Date du rapport
SourcesBénédicte Brunet-La Ruche/Prison Insider

Introduction

Les prisonniers béninois sont confrontés à la surpopulation, au manque d’accès à l’eau et à la nourriture et au manque de personnel formé.

L’ancien président Yayi Boni affirme, en 2011, sa volonté d’engager des politiques en faveur de la réduction de la surpopulation carcérale et de l’humanisation des conditions de détention. Sa première mesure est d’engager la construction de dix prisons. L’accroissement du recours aux mesures alternatives à l’emprisonnement est envisagé mais pas mis en œuvre. La dérive autoritaire du président finit par toucher le secteur de la justice et la politique réformiste en matière pénale et pénitentiaire.

Le taux d’occupation des prisons s’élève, en juillet 2016, à 204 %. Les cellules collectives sont surpeuplées et le lieu de couchage fait l’objet de règles strictes entre les prisonniers. L’espace alloué à chacun dépend de son ancienneté. La majorité des prisonniers dorment par terre, tête-bêche, dans l’incapacité de bouger. Cette promiscuité favorise la propagation des maladies qui se développent rapidement en raison du manque d’hygiène.

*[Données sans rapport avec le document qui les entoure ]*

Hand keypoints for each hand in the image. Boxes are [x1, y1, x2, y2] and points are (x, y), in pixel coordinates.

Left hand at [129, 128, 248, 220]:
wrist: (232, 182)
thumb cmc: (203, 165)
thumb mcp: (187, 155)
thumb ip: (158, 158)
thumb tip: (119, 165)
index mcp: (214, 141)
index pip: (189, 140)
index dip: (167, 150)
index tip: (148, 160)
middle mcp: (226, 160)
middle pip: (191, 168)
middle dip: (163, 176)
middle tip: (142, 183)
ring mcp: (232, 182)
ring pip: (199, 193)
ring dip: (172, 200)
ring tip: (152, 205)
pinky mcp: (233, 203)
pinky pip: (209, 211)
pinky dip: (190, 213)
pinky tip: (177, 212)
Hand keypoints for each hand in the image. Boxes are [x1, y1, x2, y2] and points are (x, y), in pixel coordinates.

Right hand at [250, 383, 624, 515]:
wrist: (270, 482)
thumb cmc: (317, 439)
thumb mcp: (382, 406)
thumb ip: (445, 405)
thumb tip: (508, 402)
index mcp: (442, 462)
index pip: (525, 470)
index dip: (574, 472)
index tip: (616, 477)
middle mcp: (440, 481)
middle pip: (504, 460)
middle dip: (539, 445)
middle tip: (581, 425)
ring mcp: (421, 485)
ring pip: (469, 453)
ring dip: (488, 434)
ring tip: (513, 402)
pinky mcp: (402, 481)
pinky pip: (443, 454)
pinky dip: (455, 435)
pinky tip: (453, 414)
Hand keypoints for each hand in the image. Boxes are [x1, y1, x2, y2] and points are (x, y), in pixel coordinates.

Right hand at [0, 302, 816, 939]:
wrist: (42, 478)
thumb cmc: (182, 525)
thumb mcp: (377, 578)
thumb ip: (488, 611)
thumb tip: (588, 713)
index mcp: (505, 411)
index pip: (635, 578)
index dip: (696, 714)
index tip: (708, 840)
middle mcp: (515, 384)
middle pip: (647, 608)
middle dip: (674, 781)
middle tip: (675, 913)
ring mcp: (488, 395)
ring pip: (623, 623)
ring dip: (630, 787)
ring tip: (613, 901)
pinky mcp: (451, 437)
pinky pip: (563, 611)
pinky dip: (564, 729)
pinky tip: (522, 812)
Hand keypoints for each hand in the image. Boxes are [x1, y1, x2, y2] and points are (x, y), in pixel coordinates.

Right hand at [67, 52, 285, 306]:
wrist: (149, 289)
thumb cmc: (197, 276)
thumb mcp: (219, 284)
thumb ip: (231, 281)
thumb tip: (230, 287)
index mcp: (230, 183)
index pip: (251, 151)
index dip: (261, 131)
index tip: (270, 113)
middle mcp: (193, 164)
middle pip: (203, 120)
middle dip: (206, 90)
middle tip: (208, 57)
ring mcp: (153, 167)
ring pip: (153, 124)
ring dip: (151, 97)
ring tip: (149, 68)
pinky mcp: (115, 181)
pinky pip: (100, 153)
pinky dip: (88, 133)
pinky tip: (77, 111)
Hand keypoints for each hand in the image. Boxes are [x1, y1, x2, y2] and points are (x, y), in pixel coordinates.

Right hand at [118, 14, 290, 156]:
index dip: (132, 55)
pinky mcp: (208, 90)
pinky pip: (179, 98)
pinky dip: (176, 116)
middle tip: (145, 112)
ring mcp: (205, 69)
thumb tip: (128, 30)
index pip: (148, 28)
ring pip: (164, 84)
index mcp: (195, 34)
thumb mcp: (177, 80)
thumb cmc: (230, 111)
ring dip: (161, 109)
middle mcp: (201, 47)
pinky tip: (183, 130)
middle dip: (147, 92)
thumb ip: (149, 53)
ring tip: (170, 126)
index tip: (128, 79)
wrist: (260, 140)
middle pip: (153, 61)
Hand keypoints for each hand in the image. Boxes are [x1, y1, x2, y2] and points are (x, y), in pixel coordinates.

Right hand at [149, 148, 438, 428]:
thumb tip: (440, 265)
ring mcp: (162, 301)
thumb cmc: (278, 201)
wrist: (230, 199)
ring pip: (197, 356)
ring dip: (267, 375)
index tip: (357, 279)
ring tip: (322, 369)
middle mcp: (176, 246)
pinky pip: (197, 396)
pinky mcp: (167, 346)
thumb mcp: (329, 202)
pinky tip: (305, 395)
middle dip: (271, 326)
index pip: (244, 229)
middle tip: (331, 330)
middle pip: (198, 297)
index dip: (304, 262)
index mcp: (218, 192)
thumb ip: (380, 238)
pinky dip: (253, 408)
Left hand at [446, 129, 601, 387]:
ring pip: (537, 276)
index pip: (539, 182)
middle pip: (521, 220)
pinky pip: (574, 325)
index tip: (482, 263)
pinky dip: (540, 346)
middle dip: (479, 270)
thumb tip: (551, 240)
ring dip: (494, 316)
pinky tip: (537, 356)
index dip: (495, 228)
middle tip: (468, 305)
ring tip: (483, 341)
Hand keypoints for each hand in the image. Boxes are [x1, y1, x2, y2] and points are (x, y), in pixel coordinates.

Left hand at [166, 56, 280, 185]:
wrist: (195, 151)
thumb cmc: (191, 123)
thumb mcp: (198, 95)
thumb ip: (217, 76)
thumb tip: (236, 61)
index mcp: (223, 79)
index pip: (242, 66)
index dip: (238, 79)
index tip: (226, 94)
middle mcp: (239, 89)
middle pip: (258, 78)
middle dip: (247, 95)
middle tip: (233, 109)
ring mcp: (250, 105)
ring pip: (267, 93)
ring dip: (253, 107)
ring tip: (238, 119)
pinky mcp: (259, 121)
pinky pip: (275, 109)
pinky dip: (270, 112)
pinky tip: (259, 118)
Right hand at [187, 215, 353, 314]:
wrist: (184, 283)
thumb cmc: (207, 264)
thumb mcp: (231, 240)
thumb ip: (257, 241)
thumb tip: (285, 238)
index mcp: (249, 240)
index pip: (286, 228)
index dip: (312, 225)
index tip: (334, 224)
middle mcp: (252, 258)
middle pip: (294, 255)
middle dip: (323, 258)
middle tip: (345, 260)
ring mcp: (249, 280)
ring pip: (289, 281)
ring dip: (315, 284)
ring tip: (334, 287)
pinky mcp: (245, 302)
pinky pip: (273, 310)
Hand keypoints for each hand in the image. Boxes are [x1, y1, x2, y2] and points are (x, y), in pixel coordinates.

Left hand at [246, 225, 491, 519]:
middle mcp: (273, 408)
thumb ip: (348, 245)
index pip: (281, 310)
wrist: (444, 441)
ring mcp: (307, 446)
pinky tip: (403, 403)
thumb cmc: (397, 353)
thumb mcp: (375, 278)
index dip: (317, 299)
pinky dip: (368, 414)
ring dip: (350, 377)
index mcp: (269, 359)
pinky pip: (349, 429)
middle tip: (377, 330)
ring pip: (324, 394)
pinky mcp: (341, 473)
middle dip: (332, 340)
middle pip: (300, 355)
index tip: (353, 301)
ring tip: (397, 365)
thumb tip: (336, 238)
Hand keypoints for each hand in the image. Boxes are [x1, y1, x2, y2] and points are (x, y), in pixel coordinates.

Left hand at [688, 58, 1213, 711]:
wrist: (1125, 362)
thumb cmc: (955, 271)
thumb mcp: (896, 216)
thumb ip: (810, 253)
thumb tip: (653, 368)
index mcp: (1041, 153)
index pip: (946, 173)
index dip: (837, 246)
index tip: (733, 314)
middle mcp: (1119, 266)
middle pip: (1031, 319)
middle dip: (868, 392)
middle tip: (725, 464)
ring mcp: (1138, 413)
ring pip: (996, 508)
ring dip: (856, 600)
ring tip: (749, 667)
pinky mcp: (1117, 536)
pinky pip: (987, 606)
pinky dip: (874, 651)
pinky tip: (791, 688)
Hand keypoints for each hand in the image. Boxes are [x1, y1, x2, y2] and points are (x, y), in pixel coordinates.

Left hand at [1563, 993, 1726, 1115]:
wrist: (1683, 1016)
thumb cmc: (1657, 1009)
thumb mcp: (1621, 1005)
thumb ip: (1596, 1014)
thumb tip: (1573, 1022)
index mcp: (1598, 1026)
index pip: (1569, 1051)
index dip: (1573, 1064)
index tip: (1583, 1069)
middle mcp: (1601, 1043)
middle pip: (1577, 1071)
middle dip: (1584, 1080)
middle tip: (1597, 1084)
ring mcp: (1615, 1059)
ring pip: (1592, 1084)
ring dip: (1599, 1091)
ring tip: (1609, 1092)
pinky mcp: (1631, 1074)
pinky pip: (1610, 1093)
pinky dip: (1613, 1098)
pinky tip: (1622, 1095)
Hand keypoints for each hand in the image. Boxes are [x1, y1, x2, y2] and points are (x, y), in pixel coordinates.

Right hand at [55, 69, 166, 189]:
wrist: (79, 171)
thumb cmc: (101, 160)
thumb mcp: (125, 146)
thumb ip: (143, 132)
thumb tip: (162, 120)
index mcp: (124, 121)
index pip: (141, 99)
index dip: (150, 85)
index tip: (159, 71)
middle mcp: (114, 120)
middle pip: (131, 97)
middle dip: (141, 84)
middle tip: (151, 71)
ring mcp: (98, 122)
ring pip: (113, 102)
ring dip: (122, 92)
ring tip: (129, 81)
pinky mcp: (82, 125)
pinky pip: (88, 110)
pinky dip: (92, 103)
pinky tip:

L’une des raisons de cette surpopulation est le nombre particulièrement élevé de prévenus par rapport au nombre de condamnés.

Le Sous-comité pour la prévention de la torture (SPT) souligne, en 2016, que la surpopulation et le manque de personnel restent des problématiques majeures. Il reconnaît néanmoins que certains progrès sont à noter depuis sa dernière visite de 2008. L’adoption d’un nouveau code de procédure pénale en 2012 rend notamment obligatoire la présentation d’une personne présumée coupable à une autorité judiciaire dans les 48 heures qui suivent son arrestation. Cela a permis une amélioration du traitement des détenus. Le SPT recommande, en conclusion de sa visite et conformément au Protocole facultatif de la convention des Nations unies contre la torture ratifié en 2006, que le pays se dote d’un mécanisme national de prévention.